- **文書抜粋**
'''
これから定期的に世界の名作家具を特集していきますので、すでにご存知の方はおさらい的な感覚で、そうでない方はぜひ、インテリア基礎知識として覚えていただければと思います。

 最初にご紹介するのは、1872年にデンマークで設立された北欧家具の代名詞的ブランド『Fritz Hansen』(フリッツ・ハンセン)。
『Fritz Hansen』は、北欧家具の黄金時代を築き上げたアルネ・ヤコブセン※やハンス・J・ウェグナーといった巨匠デザイナー達の素晴らしい製品を有し、世界中のインテリア・ファンを魅了してやまない家具ブランドです。

※アルネ・ヤコブセン…建築家兼デザイナー(1902-1971)
1902年デンマーク・コペンハーゲン生まれ。オックスフォードのセントキャサリンズ・コレッジ、ラディソンのロイヤルホテル、デンマーク銀行など、数多くの建築物を手がける偉大な建築家でありながら、インテリア・デザイナーとしてもアントチェア(アリンコチェア)やセブンチェアなど、使い手を第一に考えた名作家具を数多く世に残す。彼が設計した照明や時計なども世界中で広く使用されている。

重ねても美しいスタッキングチェアの傑作『アリンコチェア』

©flickr/Naoya Fujii. title:Ant Chair 3 Legs

 20世紀のデザイン界に多大な影響を与えたデンマークの建築家兼デザイナー、アルネ・ヤコブセン。そんなデザイン界の巨匠と、『Fritz Hansen』との最初のコラボレーションは1934年に遡ります。

 1952年にはアントチェア(アリンコチェア)、1955年にはセブンチェアと、世界中のインテリア・ファンに絶大な人気を誇る名作家具が巨匠デザイナーの手によって次々と誕生したのです。
'''
- **作業内容**
北欧家具ブランドを紹介するこの文書抜粋を、2文で要約するとどうなりますか？

- **演習データ**
'''
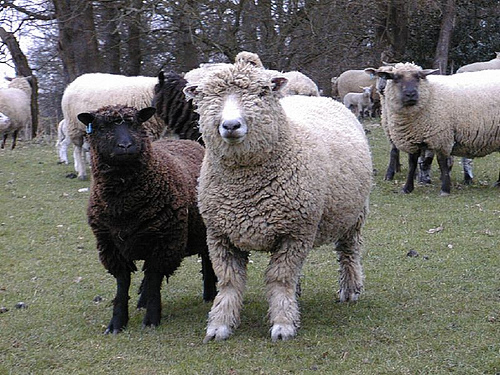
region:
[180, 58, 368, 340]
a standing white sheep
'''
- **回答**
『Fritz Hansen』は1872年にデンマークで設立された北欧家具の代名詞的ブランドで、アルネ・ヤコブセンやハンス・J・ウェグナーといった巨匠デザイナー達の製品を有しています。ヤコブセンと同ブランドの最初のコラボレーションは1934年に遡り、1952年にアントチェア(アリンコチェア)、1955年にセブンチェアが誕生しました。